How to transit from a tank commander in the military into tech? After graduating from Le Wagon, Stefan founded a startup with a fellow batchmate and built its product from scratch with Python and VueJS.
Stefan served in the Canadian army for half a decade before realizing that the tech industry was where he wanted to be. He is now the CTO of a start-up company.
1. What did you do before Le Wagon?
After High School, I enrolled in the Royal Military College of Canada and required 5 years of mandatory military service to pay off my university debt. After university, I trained as a Tank Commander and eventually given charge of a Tank Troop consisting of four tanks. Finally, I was transferred to the Tank school and was primarily an instructor, assessing and teaching future Tank Commanders. The army experience definitely changed my personality and how I viewed the world, but ultimately I decided it wasn’t something I wanted to do for the rest of my life, so I looked elsewhere.
2. Why did you come to China?
I came to China because it was as far from Canada as I could think and I wanted to experience a new and exciting culture. With my severance pay in hand, I took a year off to learn some Chinese in Taiwan and then wanted to see the high-speed atmosphere of the mainland.
3. Why did you decide to learn to code?
Computers and technology, in general, have been a great interest of mine for a while now, and I’ve tried my hand at self-teaching myself coding, but I never got a hold of it in any meaningful way. After some thinking of post-army life, I knew I wanted to do something in the technology space, so I figured checking out coding could be beneficial.
4. How did you choose Le Wagon?
After finding out about the coding school model, I did my research on the best schools in the world.

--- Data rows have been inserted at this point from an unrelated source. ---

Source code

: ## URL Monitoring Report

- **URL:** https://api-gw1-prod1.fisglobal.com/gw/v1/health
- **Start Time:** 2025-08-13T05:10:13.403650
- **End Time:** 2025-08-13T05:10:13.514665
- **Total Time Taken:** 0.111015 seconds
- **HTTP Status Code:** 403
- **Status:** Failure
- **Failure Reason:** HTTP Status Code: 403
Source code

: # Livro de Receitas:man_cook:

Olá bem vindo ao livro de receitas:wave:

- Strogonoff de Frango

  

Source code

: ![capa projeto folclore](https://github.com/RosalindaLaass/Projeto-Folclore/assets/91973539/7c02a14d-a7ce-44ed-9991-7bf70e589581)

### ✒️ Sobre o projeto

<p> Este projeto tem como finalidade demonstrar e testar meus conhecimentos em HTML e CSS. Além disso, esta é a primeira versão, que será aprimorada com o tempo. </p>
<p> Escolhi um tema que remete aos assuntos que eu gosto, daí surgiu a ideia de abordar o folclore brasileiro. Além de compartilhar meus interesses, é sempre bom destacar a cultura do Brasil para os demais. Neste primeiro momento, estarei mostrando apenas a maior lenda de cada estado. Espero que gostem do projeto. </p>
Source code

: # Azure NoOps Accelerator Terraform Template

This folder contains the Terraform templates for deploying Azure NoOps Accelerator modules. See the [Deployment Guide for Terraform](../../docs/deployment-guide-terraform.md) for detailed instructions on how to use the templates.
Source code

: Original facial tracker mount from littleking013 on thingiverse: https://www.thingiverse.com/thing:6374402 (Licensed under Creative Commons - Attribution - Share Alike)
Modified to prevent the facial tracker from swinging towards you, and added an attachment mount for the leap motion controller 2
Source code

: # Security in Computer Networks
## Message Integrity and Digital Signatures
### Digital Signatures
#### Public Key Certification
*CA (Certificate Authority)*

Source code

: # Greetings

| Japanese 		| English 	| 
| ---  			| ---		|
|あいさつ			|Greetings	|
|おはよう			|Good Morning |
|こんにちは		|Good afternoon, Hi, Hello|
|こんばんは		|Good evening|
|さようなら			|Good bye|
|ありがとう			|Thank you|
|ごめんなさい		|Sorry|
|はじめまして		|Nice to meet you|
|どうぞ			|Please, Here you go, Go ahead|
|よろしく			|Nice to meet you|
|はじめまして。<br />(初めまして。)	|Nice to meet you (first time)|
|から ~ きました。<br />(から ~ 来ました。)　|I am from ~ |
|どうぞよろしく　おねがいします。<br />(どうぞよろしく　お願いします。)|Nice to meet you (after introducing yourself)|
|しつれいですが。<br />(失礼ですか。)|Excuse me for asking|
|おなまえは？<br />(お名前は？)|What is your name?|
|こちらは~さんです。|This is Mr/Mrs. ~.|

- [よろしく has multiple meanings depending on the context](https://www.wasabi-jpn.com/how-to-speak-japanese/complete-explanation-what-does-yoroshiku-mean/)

Seeing how Le Wagon is so highly rated on every site and review I came across and a school being in Shanghai, I couldn’t think of going anywhere else.
5. What did you do after the bootcamp? Tell us about the products you made!
It’s been mostly two things, working on my startup, I co-founded with my fellow Le Wagon classmates and freelance projects. Our startup has been occupying most of my time, where we developed a complete Django backend with a Vue frontend. My freelance projects have work on mini-programs for small businesses in the Shanghai area and full-stack work for a large-scale project for Decathlon.
6. How does it feel to have your own startup?
It’s been awesome. Just like the final project for the Le Wagon bootcamp, we are striving towards creating something of our very own. Every minute we spend writing code, making wireframes or talking business development is another minute pushing towards a personal goal. We, as a team, have learned so much through simple trial-and-error and self-teaching, all taught to us by the bootcamp. Not only are we developing our own business, but we are also developing ourselves as coders, developers, and entrepreneurs. Even if it doesn’t work out in the end, for whatever reason, we have the experience and the knowledge we gained from our startup that can’t be taken from us. But, obviously, it’s gonna work out, so it’s doubly awesome.
7. Any tips for anyone who might wanna join Le Wagon?
If you enjoy the technology space and some of the simple coding courses online slightly piques your curiosity, go for the course wholeheartedly. The joy of making the command line say “Hello World”, the frustration of that last lingering bug and the excitement of creating your own product is all a fantastic experience that will change your life.